Philippine 'hit-man' says he overheard Duterte order killings

Edgar Matobato, a self-confessed former hitman, holds up a roll of tape, the type of which he claims he used on his victims, during a senate hearing on drug-related extra-judicial killings, in Pasay city, Metro Manila, Philippines

A former militiaman testified to a Philippine senate hearing on Thursday that President Rodrigo Duterte had personally given assassination orders while mayor of a southern city in which activists say hundreds of summary executions took place.

Speaking during a legislative investigation into Duterte's ongoing anti-crime crackdown, Edgar Matobato, a self-confessed hit-man, told senators he personally heard then Davao city mayor Duterte give instructions to carry out extrajudicial killings.

"Our job was to kill criminals like drug pushers, rapists, snatchers," said the 57-year-old, who said he himself had killed more than 50 people while working for a "Davao Death Squad".

"They were killed like chickens," he told the televised hearing, during which alleged that the president's eldest son and current Davao vice mayor, Paolo Duterte, was a drug user who ordered the death of a hotel owner in 2014.

Rodrigo Duterte has frequently denied involvement in any vigilantism as both mayor and president.

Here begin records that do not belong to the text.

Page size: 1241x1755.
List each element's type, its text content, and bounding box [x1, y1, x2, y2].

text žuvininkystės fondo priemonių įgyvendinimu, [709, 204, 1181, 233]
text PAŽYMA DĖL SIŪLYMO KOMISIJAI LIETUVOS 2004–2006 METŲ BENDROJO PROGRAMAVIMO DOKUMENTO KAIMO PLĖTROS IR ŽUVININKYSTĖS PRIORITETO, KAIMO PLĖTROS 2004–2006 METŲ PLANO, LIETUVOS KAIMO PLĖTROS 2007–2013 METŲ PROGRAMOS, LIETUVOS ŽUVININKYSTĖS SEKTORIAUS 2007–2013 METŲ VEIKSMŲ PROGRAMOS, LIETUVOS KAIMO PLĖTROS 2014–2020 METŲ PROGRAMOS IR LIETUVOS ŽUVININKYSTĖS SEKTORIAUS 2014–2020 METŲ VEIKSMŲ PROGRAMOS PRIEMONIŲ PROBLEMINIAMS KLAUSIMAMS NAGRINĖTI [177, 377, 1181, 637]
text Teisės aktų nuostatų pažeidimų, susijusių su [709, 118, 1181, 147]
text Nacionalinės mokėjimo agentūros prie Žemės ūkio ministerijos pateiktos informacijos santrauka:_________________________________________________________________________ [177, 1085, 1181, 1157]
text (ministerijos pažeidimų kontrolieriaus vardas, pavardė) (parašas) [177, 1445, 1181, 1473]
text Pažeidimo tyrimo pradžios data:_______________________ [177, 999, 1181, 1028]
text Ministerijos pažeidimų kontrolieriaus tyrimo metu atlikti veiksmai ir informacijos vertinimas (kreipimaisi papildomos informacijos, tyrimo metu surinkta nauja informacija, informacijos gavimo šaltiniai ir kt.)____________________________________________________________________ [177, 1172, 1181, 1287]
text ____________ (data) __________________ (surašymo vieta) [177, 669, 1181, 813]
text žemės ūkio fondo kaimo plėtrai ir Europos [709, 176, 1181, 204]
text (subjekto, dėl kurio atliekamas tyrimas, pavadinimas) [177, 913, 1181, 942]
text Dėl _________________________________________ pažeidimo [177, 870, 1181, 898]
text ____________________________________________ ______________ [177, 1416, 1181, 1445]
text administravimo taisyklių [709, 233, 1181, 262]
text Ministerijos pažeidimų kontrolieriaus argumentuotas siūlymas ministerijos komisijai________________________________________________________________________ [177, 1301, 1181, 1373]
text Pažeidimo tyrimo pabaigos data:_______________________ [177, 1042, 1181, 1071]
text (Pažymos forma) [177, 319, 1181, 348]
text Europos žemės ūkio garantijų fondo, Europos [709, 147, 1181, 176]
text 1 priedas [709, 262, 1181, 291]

In a public speech on Thursday afternoon, he made no mention of the senate hearing.

Rights groups have documented some 1,400 suspicious killings in Davao since the early 1990s and critics say the bloody war on drugs Duterte has unleashed since taking office on June 30 bears the same hallmarks.

More than 3,500 people, or about 47 per day, have been killed in the past 10 weeks, some 58 percent by unknown assailants and the rest in legitimate police operations, according to police.

Matobato said that during the 1990s he had overheard Rodrigo Duterte order the bombing of mosques in Davao as retaliation for the attack on a cathedral.

"He ordered us to kill Muslims," Matobato said.

Justice Secretary Vitaliano Aguirre described Matobato's testimony as "lies, fabrications and a product of a fertile and a coached imagination".

METEORIC RISE

Matobato told the hearing that one man was fed to a crocodile and most victims were cut into pieces and buried in a mass grave at a quarry.

He said others were thrown into the sea, their stomach slashed to prevent bodies floating to the surface, he said.

Presidential Communications Secretary Martin Andanar said he did not believe Rodrigo Duterte was capable of ordering the killings and investigations had proved him innocent.

Though the existence of Davao death squads has never actually been proven, the term is familiar in the Philippines and part of the narrative behind Duterte's meteoric rise to the presidency as a no-nonsense crime buster determined to cure the country's of its ills.

The United Nations and United States have expressed concern about his latest crackdown, and received profane and angry rebukes from Duterte, who has told them not to interfere.

Paolo Duterte issued a statement pouring water on Matobato's testimony, which he said was "all based on hearsays".

Little is known about Matobato, who volunteered to give testimony in a senate investigation led by Leila de Lima, a former justice minister who has denounced Duterte's crackdown.

De Lima has yet to say why she did not seek to prosecute Duterte over the Davao killings when she was justice minister in the previous administration when Matobato first came to her for protection.

Matobato told the hearing he once served as a paramilitary who fought Maoist rebels and decided to tell all that he knew about the Davao death squad after being made a "fall guy" in the killing of a Davao businessman.